Financials stocks came under pressure Monday after declining revenue from Citigroup and Goldman Sachs soured the positive earnings news out from J.P. Morgan last week.
Ahead of earnings from Bank of America and Morgan Stanley later this week, five experts weigh in on the mixed quarter for the big banks so far.
Chris Verrone, head of technical analysis at Strategas Research, said a steep decline last year should give some of these names a pop.
"Goldman, Morgan, they had 40% declines last year. These were devastating bear markets. We think they're bottoming. Morgan Stanley back above its 200-day moving average for the first time in a year. Maybe this is a sign that the yield curve actually steepens here. Maybe this is a sign that rates actually go up. … It's a broad call for us. We think rates are starting to bottom here. We think frankly signs of cyclicality are emerging everywhere and banks benefit from that."
Jeffrey Harte, principal at Sandler O'Neill, said it's best to bet on the largest of the financials and sees one winner among them.
"For those looking at bank stocks and your financials in general, I'd be looking at the large-cap big ones. Citi is one I like a lot and they reported this morning and actually the numbers look really good. The big thing we needed to see was consumer growth and we saw it. They kind of delivered on the big market skepticism there."
Jim Cramer, host of CNBC's "Mad Money," said it was an uneven quarter with some bright spots that should continue.

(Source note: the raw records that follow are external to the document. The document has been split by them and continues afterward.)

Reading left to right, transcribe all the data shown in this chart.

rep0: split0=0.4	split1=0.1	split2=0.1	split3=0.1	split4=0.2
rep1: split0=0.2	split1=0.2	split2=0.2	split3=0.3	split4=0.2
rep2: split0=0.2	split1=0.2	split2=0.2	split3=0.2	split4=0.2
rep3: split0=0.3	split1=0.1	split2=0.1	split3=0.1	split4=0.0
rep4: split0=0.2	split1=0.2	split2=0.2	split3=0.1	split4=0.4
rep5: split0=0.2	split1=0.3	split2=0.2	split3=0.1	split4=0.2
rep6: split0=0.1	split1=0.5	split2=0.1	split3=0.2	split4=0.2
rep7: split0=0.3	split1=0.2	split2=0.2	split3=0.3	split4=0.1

"They key thing to recognize is March was great. January was weak … March was full bore, continuing, that's what matters, not what happened this quarter but what was happening and what's going to happen in subsequent quarters. It could be an opportunity."
Stephen Weiss, founder and managing partner at Short Hills Capital, said regulatory headwinds from Washington might linger.
"This is a group that just hadn't done well, it's sort of been ignored. Now it's done quite well so it snuck up on you. … There's no basis for regulating them further and to the extent that we regulate them further you weaken the smaller competitors."
Josh Brown, co-founder and CEO of Ritholtz Wealth Management, said major pre- and post-market moves in these stocks makes trading difficult.
"All of these post-earnings moves are happening in gaps and they're happening at night or before the open in the morning so they're not really allowing you to trade the news so you kind of have to almost place two bets: the first is what are the results going to be and the second is what will the reaction be because it's going to happen prior to market hours."